Directions for this task -
Write out every naming line in the listing below word for word, leaving out the pictures.

— Start Data lines —

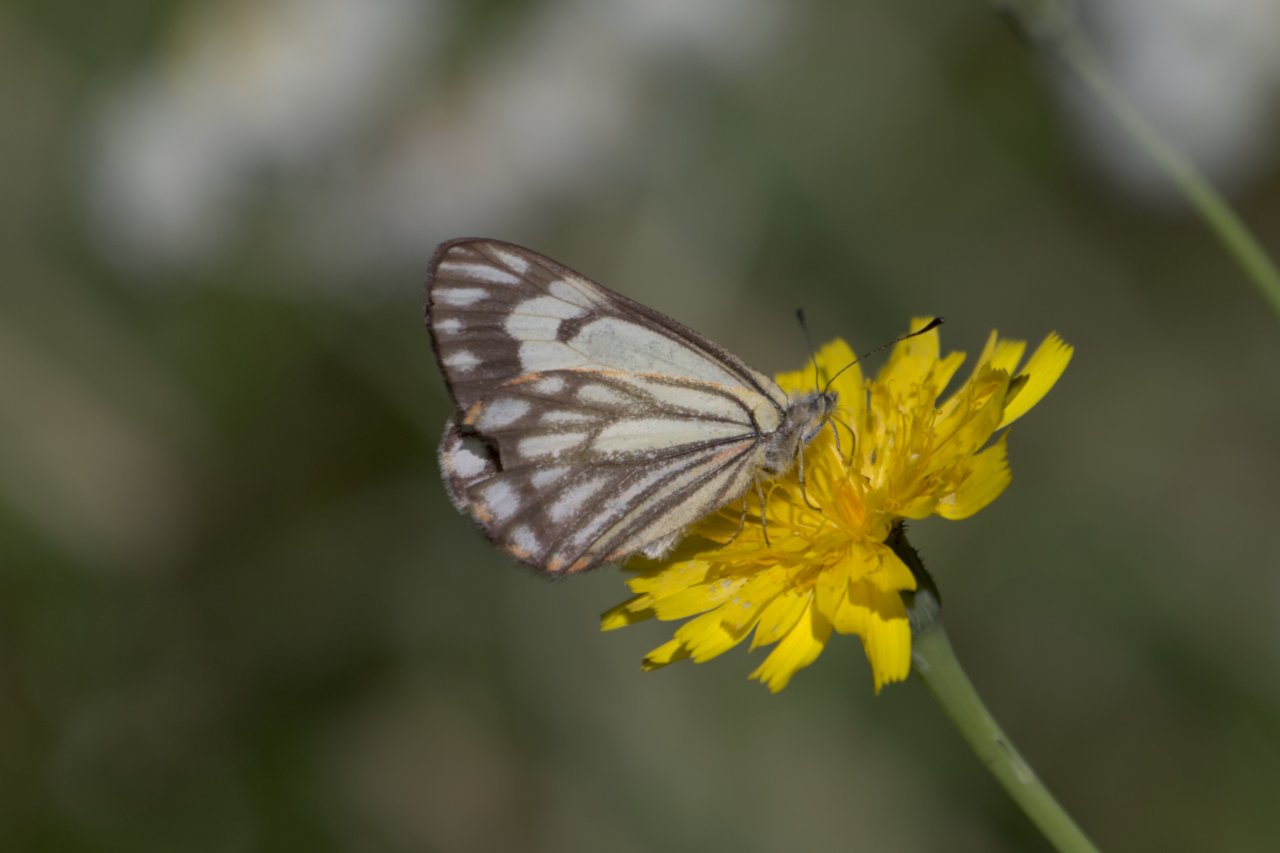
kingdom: Animalia
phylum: Arthropoda
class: Insecta
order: Lepidoptera
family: Pieridae
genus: Neophasia
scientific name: Neophasia menapia
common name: Pine White
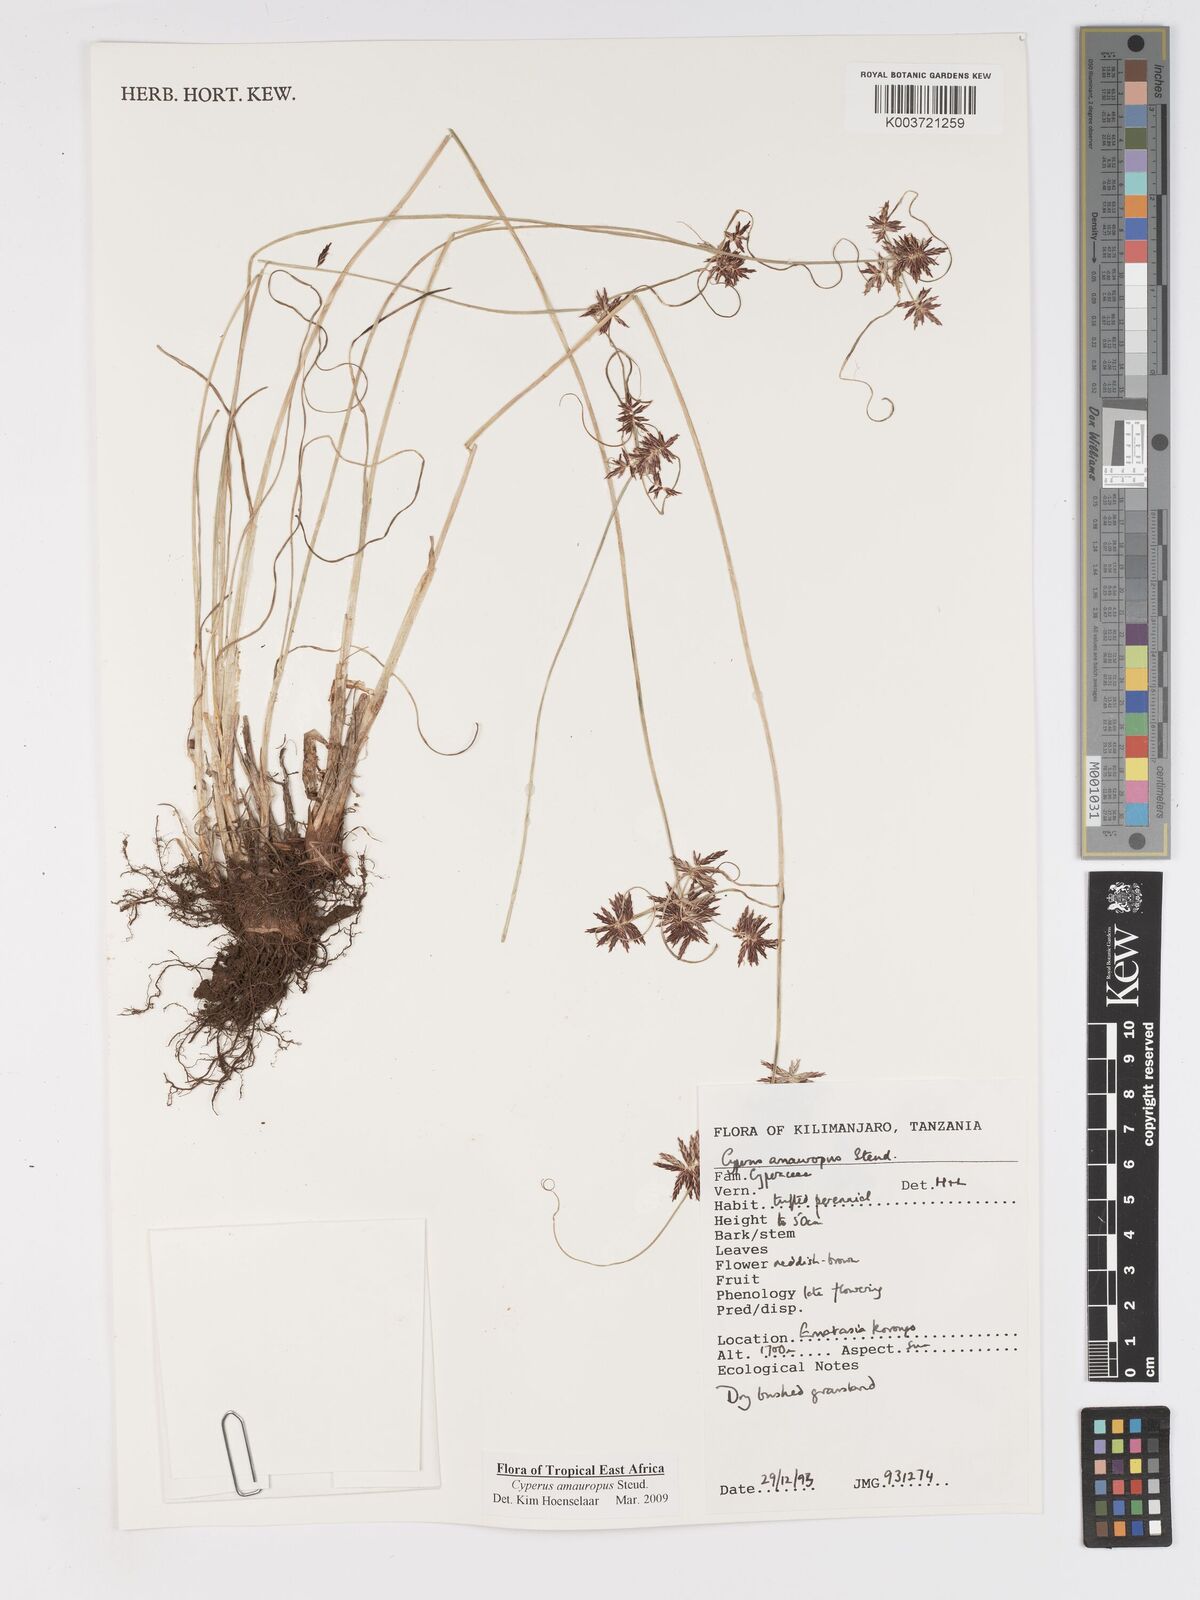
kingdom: Plantae
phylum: Tracheophyta
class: Liliopsida
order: Poales
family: Cyperaceae
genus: Cyperus
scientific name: Cyperus amauropus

— End Data lines —

The answer -
kingdom: Animalia
phylum: Arthropoda
class: Insecta
order: Lepidoptera
family: Pieridae
genus: Neophasia
scientific name: Neophasia menapia
common name: Pine White
kingdom: Plantae
phylum: Tracheophyta
class: Liliopsida
order: Poales
family: Cyperaceae
genus: Cyperus
scientific name: Cyperus amauropus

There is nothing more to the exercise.